- What is needed: Reproduce the records exactly, beginning with their first line and ending with the line that contains "non-Hodgkin's type, Low", and output nothing more.

- Data to use:

━━━━━━

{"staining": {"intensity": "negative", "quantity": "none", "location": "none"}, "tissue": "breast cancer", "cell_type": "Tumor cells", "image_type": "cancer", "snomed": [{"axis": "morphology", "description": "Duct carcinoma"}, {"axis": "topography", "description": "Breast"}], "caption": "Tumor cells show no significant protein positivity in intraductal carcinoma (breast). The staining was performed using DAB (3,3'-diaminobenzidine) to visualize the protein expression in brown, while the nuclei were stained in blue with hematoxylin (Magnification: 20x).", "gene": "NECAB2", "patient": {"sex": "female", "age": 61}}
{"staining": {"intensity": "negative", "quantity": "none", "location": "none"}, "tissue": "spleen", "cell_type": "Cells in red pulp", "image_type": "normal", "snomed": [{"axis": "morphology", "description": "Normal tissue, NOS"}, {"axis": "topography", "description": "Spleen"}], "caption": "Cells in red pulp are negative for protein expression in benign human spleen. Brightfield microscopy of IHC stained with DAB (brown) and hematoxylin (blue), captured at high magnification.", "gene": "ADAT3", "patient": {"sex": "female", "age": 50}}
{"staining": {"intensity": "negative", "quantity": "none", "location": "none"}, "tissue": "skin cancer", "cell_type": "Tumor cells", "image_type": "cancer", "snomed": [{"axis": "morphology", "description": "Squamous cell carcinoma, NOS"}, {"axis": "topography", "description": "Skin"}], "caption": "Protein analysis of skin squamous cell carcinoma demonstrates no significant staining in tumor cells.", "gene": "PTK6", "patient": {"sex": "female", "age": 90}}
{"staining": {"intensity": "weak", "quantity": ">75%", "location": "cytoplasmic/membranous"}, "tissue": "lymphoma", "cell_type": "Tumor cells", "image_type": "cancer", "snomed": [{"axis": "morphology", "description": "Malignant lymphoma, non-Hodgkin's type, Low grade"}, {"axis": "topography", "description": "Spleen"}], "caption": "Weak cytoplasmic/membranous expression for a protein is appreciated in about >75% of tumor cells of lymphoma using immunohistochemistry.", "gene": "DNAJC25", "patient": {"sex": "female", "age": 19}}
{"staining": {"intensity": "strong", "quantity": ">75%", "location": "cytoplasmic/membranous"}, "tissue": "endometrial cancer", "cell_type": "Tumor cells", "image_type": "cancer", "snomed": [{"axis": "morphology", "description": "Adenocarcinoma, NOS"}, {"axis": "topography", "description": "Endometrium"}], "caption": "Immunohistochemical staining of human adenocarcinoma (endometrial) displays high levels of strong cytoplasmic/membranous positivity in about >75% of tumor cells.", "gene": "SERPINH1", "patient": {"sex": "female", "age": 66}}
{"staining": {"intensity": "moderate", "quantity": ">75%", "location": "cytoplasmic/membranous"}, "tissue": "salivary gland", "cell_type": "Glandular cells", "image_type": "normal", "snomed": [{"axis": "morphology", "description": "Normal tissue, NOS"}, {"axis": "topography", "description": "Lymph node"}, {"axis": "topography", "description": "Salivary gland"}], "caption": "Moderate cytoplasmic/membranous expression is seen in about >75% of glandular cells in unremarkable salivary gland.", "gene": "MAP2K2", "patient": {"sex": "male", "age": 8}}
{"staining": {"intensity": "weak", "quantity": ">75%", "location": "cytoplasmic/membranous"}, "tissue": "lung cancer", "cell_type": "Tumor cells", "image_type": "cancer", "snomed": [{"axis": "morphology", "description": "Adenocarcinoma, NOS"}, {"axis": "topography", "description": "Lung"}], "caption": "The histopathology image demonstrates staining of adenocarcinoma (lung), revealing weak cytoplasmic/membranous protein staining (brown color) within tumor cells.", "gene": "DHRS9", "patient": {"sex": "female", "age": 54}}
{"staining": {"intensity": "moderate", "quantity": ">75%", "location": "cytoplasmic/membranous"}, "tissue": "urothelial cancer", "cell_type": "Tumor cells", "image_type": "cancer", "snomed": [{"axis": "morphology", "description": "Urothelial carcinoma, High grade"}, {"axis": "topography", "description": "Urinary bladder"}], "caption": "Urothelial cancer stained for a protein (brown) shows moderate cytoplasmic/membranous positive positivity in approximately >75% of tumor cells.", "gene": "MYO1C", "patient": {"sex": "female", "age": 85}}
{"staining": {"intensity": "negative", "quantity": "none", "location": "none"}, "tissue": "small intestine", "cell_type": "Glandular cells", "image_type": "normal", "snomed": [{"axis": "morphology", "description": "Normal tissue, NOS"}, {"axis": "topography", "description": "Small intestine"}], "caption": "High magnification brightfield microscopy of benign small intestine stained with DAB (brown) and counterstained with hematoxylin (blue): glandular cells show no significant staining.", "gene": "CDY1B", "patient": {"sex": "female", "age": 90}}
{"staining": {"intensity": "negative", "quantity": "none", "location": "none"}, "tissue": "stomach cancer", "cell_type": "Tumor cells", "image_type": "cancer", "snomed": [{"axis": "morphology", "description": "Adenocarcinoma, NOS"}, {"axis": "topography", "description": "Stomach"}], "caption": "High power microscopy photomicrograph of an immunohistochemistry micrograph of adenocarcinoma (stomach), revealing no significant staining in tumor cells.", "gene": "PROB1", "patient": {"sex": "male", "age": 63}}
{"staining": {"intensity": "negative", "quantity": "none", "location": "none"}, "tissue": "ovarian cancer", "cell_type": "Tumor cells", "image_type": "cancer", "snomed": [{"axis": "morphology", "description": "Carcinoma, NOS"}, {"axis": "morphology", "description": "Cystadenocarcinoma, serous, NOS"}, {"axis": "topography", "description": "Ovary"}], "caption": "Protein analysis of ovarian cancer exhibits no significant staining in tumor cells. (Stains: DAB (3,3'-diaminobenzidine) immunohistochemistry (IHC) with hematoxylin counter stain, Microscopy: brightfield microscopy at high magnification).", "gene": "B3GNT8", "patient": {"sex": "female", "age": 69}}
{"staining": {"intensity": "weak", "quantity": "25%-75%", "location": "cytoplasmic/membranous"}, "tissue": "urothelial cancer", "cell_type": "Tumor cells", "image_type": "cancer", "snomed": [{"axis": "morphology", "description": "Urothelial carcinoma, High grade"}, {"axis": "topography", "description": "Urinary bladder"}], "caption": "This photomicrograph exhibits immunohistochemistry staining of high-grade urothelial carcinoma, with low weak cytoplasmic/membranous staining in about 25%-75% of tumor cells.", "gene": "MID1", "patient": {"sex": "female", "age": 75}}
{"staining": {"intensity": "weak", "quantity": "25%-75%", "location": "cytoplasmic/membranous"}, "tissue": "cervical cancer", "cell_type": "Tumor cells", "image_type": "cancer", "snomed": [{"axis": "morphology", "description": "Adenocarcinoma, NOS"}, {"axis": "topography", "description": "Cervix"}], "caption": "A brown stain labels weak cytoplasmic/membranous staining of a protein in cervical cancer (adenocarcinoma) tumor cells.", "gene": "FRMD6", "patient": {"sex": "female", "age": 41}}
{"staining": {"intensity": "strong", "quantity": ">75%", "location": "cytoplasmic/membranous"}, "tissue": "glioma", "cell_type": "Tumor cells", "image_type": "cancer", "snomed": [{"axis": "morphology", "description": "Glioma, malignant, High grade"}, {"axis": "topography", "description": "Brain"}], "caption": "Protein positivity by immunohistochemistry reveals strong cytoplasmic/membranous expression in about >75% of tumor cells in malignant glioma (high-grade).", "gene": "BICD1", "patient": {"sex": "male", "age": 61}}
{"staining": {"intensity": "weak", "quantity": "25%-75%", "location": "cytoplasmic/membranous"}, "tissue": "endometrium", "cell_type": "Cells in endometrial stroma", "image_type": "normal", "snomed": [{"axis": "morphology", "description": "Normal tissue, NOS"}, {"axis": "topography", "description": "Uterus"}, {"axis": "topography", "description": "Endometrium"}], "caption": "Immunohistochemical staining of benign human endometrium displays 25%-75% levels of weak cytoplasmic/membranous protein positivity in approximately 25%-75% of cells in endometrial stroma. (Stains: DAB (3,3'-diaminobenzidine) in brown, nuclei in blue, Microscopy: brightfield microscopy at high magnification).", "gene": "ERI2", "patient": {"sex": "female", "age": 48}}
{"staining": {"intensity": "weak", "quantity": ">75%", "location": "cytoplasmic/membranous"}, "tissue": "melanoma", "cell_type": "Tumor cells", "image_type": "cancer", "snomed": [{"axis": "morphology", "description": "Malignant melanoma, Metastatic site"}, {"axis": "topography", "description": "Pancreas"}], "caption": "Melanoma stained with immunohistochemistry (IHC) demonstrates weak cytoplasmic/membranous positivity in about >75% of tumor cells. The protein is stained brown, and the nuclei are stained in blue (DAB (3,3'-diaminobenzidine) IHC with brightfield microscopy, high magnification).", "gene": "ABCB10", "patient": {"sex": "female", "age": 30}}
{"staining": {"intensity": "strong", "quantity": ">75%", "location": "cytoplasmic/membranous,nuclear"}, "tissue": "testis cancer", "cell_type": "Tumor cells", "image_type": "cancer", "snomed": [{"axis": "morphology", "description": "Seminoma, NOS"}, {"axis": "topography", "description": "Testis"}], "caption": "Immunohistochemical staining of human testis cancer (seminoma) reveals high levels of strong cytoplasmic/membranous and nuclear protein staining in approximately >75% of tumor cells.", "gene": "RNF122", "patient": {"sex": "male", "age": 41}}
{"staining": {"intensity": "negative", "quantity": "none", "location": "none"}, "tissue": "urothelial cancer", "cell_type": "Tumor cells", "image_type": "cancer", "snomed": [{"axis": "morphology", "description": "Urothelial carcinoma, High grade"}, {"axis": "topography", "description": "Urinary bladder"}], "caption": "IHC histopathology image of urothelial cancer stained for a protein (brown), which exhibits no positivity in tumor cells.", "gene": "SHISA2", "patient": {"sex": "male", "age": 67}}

━━━━━━

- Written answer:
{"staining": {"intensity": "negative", "quantity": "none", "location": "none"}, "tissue": "breast cancer", "cell_type": "Tumor cells", "image_type": "cancer", "snomed": [{"axis": "morphology", "description": "Duct carcinoma"}, {"axis": "topography", "description": "Breast"}], "caption": "Tumor cells show no significant protein positivity in intraductal carcinoma (breast). The staining was performed using DAB (3,3'-diaminobenzidine) to visualize the protein expression in brown, while the nuclei were stained in blue with hematoxylin (Magnification: 20x).", "gene": "NECAB2", "patient": {"sex": "female", "age": 61}}
{"staining": {"intensity": "negative", "quantity": "none", "location": "none"}, "tissue": "spleen", "cell_type": "Cells in red pulp", "image_type": "normal", "snomed": [{"axis": "morphology", "description": "Normal tissue, NOS"}, {"axis": "topography", "description": "Spleen"}], "caption": "Cells in red pulp are negative for protein expression in benign human spleen. Brightfield microscopy of IHC stained with DAB (brown) and hematoxylin (blue), captured at high magnification.", "gene": "ADAT3", "patient": {"sex": "female", "age": 50}}
{"staining": {"intensity": "negative", "quantity": "none", "location": "none"}, "tissue": "skin cancer", "cell_type": "Tumor cells", "image_type": "cancer", "snomed": [{"axis": "morphology", "description": "Squamous cell carcinoma, NOS"}, {"axis": "topography", "description": "Skin"}], "caption": "Protein analysis of skin squamous cell carcinoma demonstrates no significant staining in tumor cells.", "gene": "PTK6", "patient": {"sex": "female", "age": 90}}
{"staining": {"intensity": "weak", "quantity": ">75%", "location": "cytoplasmic/membranous"}, "tissue": "lymphoma", "cell_type": "Tumor cells", "image_type": "cancer", "snomed": [{"axis": "morphology", "description": "Malignant lymphoma, non-Hodgkin's type, Low grade"}, {"axis": "topography", "description": "Spleen"}], "caption": "Weak cytoplasmic/membranous expression for a protein is appreciated in about >75% of tumor cells of lymphoma using immunohistochemistry.", "gene": "DNAJC25", "patient": {"sex": "female", "age": 19}}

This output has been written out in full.